By now you’ve probably seen this image, with waterfall on the left, and continuous operations on the right, it’s an evolution.

I’ve always thought that evolution was a great way to describe the software delivery journey of a company or team. Evolution is not about one person, it’s not about the first person being smart enough to discover fire. It’s about continuous improvement.

It’s about values and attitudes, ideas and behaviours. It’s a way of thinking, a way of doing and a way of being. Culture, paradigms and philosophy. Practicing as well as preaching. It’s about taking the best experiences and sharing those with others. That’s how we evolve.

There’s an Indian story about six blindfolded men who are trying to understand what an elephant is. One man just feels the trunk and thinks the elephant is a snake. The rest feel different parts and think that it’s a fan, rope, spear, wall, tree.

The same can be true for us in software engineering. Often we find that we’re talking about the same thing but from a different perspective.
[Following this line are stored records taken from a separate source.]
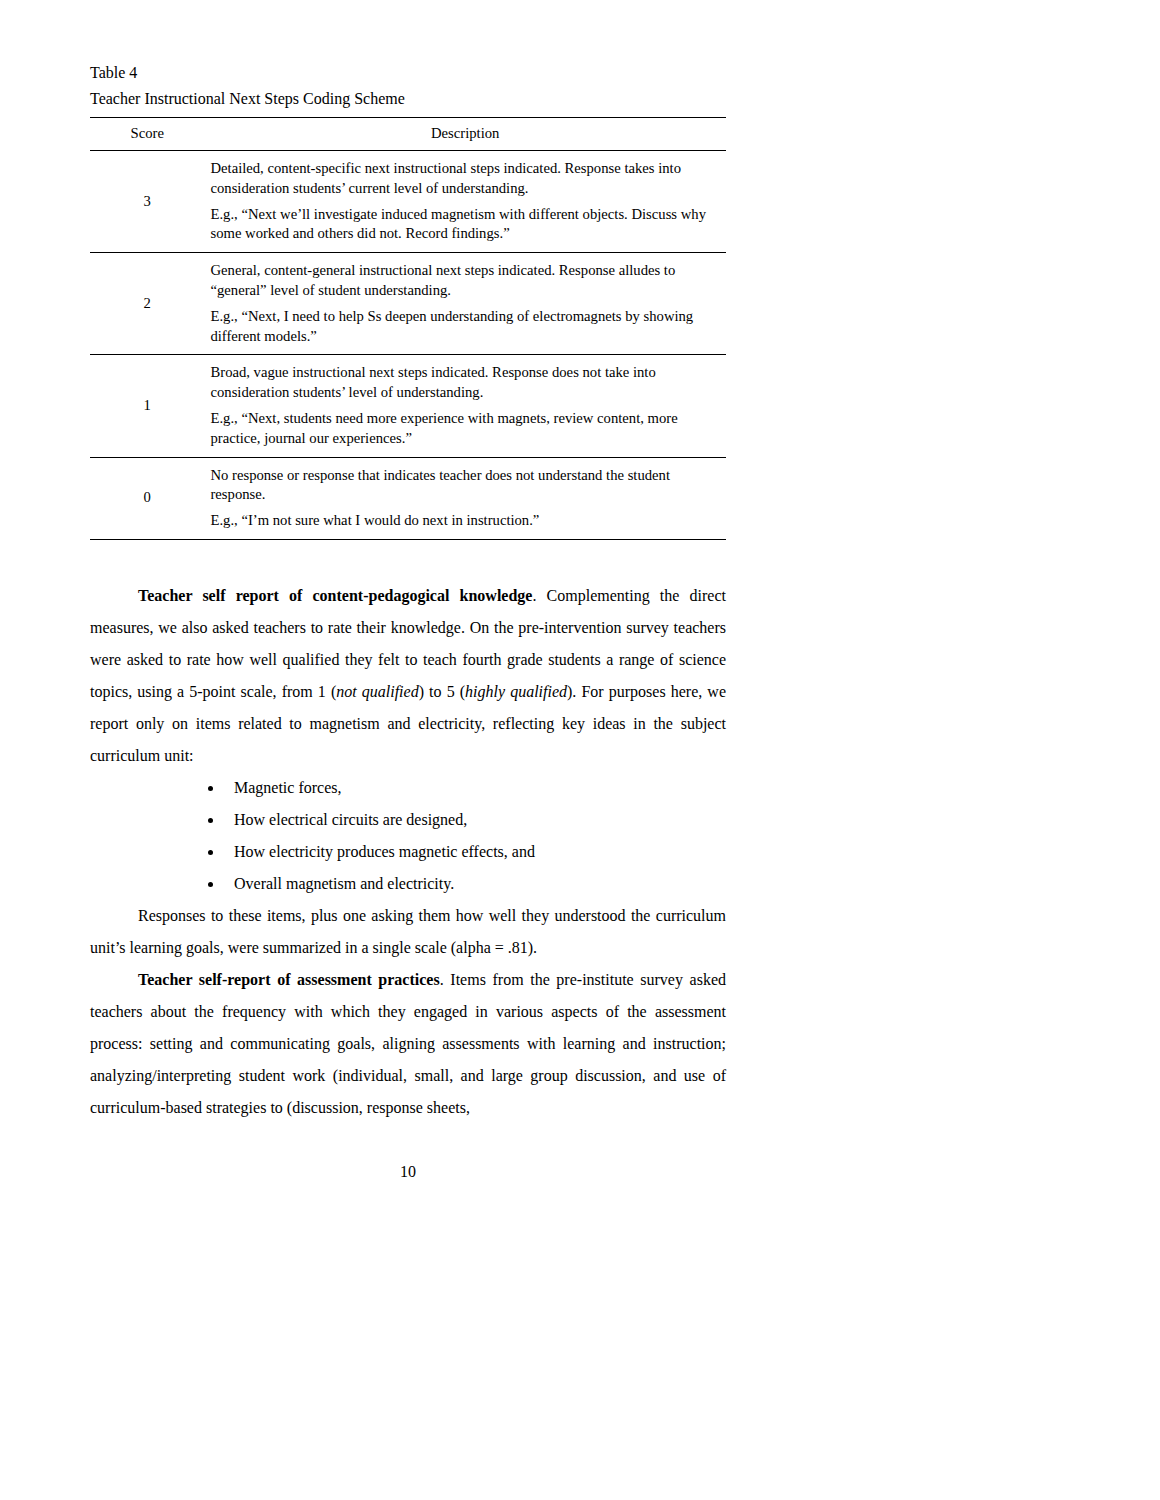Table 4 Teacher Instructional Next Steps Coding Scheme
| Score | Description |
| --- | --- |
| 3 | Detailed, content-specific next instructional steps indicated. Response takes into consideration students’ current level of understanding. E.g., “Next we’ll investigate induced magnetism with different objects. Discuss why some worked and others did not. Record findings.” |
| 2 | General, content-general instructional next steps indicated. Response alludes to “general” level of student understanding. E.g., “Next, I need to help Ss deepen understanding of electromagnets by showing different models.” |
| 1 | Broad, vague instructional next steps indicated. Response does not take into consideration students’ level of understanding. E.g., “Next, students need more experience with magnets, review content, more practice, journal our experiences.” |
| 0 | No response or response that indicates teacher does not understand the student response. E.g., “I’m not sure what I would do next in instruction.” |
Teacher self report of content-pedagogical knowledge. Complementing the direct measures, we also asked teachers to rate their knowledge. On the pre-intervention survey teachers were asked to rate how well qualified they felt to teach fourth grade students a range of science topics, using a 5-point scale, from 1 (not qualified) to 5 (highly qualified). For purposes here, we report only on items related to magnetism and electricity, reflecting key ideas in the subject curriculum unit:
Magnetic forces,
How electrical circuits are designed,
How electricity produces magnetic effects, and
Overall magnetism and electricity.
Responses to these items, plus one asking them how well they understood the curriculum unit’s learning goals, were summarized in a single scale (alpha = .81).
Teacher self-report of assessment practices. Items from the pre-institute survey asked teachers about the frequency with which they engaged in various aspects of the assessment process: setting and communicating goals, aligning assessments with learning and instruction; analyzing/interpreting student work (individual, small, and large group discussion, and use of curriculum-based strategies to (discussion, response sheets,
10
Perhaps from a technological point of view (infrastructure, development or testing). Perhaps from a different methodology (Agile, Lean or Continuous Delivery). However they are all talking about the same thing.

The agile manifesto talks about satisfying the customer as the highest priority.

Lean talks about value and perfection.

Continuous delivery talks about quality built-in.

When I first got into software development, I was given a piece of valuable advice.

“Release early. Release often. And listen to your customers”

Release early points to the fact that that until code is in production, no value is actually being generated. It means getting a minimum viable product out to users without compromising on quality. It means that perhaps the customer will be happy with a bike until a car is available.

Release often means that you need practice. If it’s difficult, do it more. Do it until it’s easy. Do it until it’s just one click. Doing a little and often is how you become an expert. How do you eat an elephant? One piece at a time.

Listening to customers means closing the loop, focusing on building a quality product that people want to use. If quality is a top priority then compromise is not an option. We have to put our efforts into understanding the behaviours that are expected by the end user, rather than making assumptions that could be wrong, or worse, take longer to test and resolve later.

Delivering Value

It all talks to quality, but quality is not something you can objectify, you can’t point at something and say, “that’s a quality”, there’s no thing that represents quality, like how you could say a compass would represent the word “direction”.

When pushed, we tend to think about quality products, usually high end cars like Porsche, Mercedes or BMW. We think of these as quality products because people are willing to pay large amounts for them. Their customers like the product enough to part with their hard earned cash.

In software, when we talk about quality we’re often talk about testing. But testing is not supposed to be something that is just tacked on at the end, you have to build quality in from the beginning. You have to think about the process and the standards, knowledge and tools we use to improve the process from the beginning.

Quality assurance isn’t just be about testing or processes. It’s not just about making sure we are building the product correctly, it’s about making sure we are building the correct product.

Continuously delivering the correct product and being aligned with the customer is a very powerful motivator.